There are a multitude of high-quality Rust timekeeping crates out there already. In particular, chrono, time, jiff, and hifitime will already cover most people's use cases. Most users will be interested in jiff, chrono and time, which are highly suitable for day-to-day timekeeping. They handle civilian time zones (which finetime does not) and integrate much better with the operating system: however, they do not permit high-accuracy timestamps in frequently-used scientific and engineering time scales, like GPS, TAI, and TT. This makes them unsuitable for astrodynamics, physics, and engineering. For users that are not interested in such niche applications and time scales, any of jiff, chrono, and time will certainly handle your needs: finetime might as well, but is certainly not the only option.

On the other hand, hifitime does handle such specialist time scales (although, in turn, it does not cover civilian time scales beyond UTC). Additionally, hifitime supports nanosecond precision and is validated against the timekeeping part of the SPICE astrodynamics library. Yet, hifitime's Epoch type is limited to nanosecond precision and uses a segmented time type that dynamically stores the underlying time standard used. This introduces quite some complexity in what could be a simple tick counting type. This complexity definitely does not affect its correctness at all: hifitime is well-validated. However, it does affect the efficiency of the time representation used: Epoch always consists of at least an 80-bit Duration and an at minimum 8-bit TimeScale. Additionally, this means that the Epoch type cannot easily be extended to admit subnanosecond accuracy: in some GNSS applications, such accuracy is becoming necessary.

finetime is meant to address these concerns: it efficiently stores the underlying time stamp as a simple tick count. This means that all arithmetic on time stamps reduces to simple arithmetic directly on the underlying tick count: as efficient as it would be when written by hand.

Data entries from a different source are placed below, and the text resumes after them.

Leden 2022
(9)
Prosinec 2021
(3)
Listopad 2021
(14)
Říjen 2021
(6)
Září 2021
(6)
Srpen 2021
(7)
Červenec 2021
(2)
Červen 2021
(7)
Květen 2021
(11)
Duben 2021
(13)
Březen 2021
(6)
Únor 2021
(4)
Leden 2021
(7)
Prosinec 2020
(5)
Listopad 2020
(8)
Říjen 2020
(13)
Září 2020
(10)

Additionally, the finetime TimePoint type is generic over the time scale used, the underlying tick count representation, and the units in which it is expressed. This makes it possible to natively use multiple time stamp types of differing time scale, bitwidth, and precision: all encoded safely and statically, to prevent mix-ups. Conversion routines are written to support convenient and zero-overhead casting to other TimePoint times, where they are compatible. Consequently, finetime is suitable for subnanosecond applications as well as for scenarios where a wide time range must be represented, or at low storage overhead; even within the same program.